Tidzam Video: Realtime Avian Video Classification

Tidzam Video: Realtime Avian Video Classification

project
20/01/2023
5 min

Cranberry farming in Southeastern Massachusetts transformed thousands of acres of natural wetlands into artificially elevated agricultural fields, causing negative impact on the environment. Now that the industry is less profitable in the region, policies and funding are being considered to encourage restoration.

Context

The Living Observatory, a collaborative of scientists, artists, and restoration practitioners, was founded in 2011 to document and interpret changes during restoration projects. Various projects are conducted, including one by researchers at the MIT Media Lab's Responsive Environments Group, who developed a sensor network that documents ecological processes and allows people to experience the data at different spatial and temporal scales. The network captures climate, soil, water, and other environmental data, as well as audio from high in the trees and underwater, and can be experienced at any time of day, potentially catching an April storm, flock of birds, or army of frogs.

Our Mission

As fellow engineering students, my comrades and I were asked to collaborate on this project to design and deploy a realtime avian species boxing detector to automatically pre-label the video feeds from the old farm. These labels would later help the Living Observatory community to analyse the movement of the bird populations and other activities.

box-sample

Realtime Video Classification

In this section, we discuss the process of training a video classification model for birds using the YoloV1 model and the Darknet framework. This includes the curation of the dataset, and the training process.

Dataset Curation

The first step in training a video classification model is to gather a dataset that accurately represents the data that the model will be classifying. For this project, we used a dataset of videos of birds that were collected from various sources such as wildlife footage and bird-watching videos. The dataset was curated to include a wide variety of bird species and also included different lighting conditions, angles, and backgrounds.

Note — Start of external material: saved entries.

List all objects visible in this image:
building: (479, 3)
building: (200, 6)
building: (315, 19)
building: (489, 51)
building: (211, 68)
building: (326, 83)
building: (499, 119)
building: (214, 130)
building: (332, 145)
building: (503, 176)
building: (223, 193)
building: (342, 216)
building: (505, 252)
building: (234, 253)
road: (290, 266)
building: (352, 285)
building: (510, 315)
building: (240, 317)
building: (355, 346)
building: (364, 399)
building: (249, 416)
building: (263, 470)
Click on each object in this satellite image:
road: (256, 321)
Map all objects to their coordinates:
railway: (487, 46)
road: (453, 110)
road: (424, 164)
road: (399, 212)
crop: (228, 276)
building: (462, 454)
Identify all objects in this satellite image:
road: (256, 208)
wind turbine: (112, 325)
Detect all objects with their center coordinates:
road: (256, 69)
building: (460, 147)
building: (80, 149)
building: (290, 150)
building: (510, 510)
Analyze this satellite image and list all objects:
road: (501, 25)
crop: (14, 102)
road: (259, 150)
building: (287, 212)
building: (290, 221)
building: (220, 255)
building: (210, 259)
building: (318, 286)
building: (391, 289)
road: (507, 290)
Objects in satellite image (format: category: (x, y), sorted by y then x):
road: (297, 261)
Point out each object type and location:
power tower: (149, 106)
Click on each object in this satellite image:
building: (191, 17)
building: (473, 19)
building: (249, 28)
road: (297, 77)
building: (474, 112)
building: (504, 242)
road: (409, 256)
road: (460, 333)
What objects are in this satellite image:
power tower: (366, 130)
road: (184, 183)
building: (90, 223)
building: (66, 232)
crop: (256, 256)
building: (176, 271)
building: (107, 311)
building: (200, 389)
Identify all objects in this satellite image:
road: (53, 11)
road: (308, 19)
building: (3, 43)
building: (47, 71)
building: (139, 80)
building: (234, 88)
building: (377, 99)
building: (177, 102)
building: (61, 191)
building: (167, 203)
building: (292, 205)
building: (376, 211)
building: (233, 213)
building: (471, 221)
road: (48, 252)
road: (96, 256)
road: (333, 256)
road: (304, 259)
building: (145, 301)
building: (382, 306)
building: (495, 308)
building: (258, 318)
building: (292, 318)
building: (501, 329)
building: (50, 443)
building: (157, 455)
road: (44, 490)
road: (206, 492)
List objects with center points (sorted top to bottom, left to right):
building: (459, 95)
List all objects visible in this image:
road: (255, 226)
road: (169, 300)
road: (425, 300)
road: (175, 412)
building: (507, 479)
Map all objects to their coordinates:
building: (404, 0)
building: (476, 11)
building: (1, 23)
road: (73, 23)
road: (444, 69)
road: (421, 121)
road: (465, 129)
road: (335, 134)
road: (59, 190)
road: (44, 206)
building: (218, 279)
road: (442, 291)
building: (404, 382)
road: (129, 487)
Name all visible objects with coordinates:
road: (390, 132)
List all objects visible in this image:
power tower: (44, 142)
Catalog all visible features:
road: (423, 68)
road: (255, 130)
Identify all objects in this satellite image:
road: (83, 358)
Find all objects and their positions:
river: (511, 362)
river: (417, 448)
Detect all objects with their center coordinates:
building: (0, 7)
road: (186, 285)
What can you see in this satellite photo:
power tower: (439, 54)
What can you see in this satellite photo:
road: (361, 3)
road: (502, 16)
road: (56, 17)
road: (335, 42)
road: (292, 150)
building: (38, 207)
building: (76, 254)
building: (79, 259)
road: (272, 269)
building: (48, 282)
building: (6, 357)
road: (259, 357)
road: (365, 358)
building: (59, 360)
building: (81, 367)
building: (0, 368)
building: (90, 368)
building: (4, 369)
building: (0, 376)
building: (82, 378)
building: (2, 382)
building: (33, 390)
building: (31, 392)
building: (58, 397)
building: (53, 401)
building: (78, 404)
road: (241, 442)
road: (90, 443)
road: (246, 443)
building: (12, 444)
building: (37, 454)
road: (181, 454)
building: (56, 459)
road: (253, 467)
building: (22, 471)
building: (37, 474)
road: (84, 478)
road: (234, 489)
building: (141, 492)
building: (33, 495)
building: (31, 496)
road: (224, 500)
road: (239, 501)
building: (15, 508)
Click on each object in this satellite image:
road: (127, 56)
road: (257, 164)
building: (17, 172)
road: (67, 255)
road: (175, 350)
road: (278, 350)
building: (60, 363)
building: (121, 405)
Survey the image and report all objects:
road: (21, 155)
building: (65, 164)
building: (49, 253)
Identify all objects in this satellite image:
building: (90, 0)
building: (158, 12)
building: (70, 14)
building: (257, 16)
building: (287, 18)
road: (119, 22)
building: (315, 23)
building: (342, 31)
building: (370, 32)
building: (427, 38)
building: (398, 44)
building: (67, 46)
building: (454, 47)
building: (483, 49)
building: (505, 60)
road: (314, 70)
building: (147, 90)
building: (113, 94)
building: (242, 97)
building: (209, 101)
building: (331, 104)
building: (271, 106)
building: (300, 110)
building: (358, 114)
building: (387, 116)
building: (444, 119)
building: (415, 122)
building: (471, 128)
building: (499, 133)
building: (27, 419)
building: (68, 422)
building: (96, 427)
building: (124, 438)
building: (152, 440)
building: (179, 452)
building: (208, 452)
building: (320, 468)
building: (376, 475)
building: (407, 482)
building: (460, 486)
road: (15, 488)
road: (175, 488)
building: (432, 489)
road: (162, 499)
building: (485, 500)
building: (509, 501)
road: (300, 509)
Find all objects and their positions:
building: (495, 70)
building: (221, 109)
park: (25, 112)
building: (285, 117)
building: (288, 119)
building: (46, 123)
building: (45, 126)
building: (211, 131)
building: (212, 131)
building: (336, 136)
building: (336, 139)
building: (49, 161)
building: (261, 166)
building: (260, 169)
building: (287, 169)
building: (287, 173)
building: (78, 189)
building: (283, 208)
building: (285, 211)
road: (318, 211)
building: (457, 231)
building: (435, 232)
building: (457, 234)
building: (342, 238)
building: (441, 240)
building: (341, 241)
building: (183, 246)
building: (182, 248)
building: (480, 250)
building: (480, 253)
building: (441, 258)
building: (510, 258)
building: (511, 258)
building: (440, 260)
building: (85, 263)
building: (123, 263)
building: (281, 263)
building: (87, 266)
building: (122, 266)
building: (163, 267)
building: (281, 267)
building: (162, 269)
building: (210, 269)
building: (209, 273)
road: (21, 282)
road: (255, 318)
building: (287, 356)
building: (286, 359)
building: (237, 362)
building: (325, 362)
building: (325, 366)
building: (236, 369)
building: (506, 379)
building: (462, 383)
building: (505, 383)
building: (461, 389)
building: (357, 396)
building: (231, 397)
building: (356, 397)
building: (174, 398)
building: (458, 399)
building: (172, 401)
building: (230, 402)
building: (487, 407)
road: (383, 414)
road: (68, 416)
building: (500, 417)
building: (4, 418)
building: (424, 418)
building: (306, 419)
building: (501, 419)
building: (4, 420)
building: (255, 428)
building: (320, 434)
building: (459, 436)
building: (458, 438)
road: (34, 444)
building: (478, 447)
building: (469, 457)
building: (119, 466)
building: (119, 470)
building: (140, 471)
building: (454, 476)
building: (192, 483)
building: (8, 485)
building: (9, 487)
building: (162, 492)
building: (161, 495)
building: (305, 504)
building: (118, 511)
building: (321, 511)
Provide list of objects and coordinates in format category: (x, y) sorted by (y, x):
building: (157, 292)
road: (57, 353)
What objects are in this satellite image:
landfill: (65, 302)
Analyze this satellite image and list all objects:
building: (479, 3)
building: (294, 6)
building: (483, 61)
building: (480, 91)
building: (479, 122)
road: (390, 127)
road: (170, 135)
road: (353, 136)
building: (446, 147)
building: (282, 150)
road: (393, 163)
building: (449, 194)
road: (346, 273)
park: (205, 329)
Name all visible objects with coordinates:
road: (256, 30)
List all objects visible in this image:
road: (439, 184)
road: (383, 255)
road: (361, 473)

The video boxes and labels were first initialized using a pretrained InceptionV3 on ImageNet. The pretrained convnet is used offline to classify multiple window sizes from all the video frames we collected. We then spent some time cleaning the labels and fixing the missing ones.

Training

Once the dataset was curated, we then used the Darknet framework to train the YoloV1 model on the dataset. The YoloV1 model is a real-time object detection model that is well suited for video classification tasks. The training process involved using the pre-trained weights from the model and fine-tuning them on our dataset. We used an Nvidia 980 GPU for the training process to speed up the computations.

Deployment

After the training process was completed, we then deployed the model on a target device for inference. The model was able to accurately classify different bird species in real-time video footage with a high level of accuracy. The deployment process involved using the Darknet framework to run the model on the target device, doing inference on the video streams coming from the Tidmarsh sensors, and finally displaying them in a web application.

The labels provided by the model are finally saved with their corresponding timestep in the Tidmarsh database.